## TASK REQUIREMENTS
This exercise calls for every line of the data below with the string "Projekty" in it.

[Items from a dataset]
>>>>>
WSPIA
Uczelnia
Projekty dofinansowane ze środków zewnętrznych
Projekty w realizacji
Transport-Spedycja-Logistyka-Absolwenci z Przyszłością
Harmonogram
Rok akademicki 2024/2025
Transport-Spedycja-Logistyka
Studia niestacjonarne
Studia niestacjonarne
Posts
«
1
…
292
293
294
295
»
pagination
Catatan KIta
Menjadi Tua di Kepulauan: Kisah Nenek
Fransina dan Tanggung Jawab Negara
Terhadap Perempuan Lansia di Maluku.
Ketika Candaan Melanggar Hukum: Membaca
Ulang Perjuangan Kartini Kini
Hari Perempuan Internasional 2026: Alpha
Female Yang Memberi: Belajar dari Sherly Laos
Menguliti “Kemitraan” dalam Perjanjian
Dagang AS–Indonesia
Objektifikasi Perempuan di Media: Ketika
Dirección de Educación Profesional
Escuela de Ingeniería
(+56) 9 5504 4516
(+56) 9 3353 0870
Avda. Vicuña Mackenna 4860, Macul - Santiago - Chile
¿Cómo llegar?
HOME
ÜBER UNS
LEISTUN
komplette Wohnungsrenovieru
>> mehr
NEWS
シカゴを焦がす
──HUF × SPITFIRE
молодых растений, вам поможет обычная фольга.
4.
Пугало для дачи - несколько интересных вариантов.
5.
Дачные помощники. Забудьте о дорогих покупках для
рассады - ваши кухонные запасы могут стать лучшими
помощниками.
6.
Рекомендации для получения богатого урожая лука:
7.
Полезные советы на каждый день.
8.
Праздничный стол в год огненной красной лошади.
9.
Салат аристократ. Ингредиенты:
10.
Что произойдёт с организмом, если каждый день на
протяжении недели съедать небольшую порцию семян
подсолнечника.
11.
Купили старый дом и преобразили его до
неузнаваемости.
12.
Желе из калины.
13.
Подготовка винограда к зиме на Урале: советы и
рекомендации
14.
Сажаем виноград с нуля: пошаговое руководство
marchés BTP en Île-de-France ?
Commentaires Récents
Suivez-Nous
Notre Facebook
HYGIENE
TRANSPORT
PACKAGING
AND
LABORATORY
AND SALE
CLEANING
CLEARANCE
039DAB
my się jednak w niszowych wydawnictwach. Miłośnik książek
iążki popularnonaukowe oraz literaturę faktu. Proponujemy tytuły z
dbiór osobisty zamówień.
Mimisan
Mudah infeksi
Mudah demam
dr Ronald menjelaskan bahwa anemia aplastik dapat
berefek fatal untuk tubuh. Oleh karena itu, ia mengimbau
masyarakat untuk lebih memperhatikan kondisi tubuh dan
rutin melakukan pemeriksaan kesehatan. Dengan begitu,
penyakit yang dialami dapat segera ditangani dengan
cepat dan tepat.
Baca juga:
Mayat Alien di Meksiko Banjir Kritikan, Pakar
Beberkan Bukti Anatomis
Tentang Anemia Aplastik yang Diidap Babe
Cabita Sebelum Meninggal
<<<<<
## YOUR SOLUTION
Projekty dofinansowane ze środków zewnętrznych
Projekty w realizacji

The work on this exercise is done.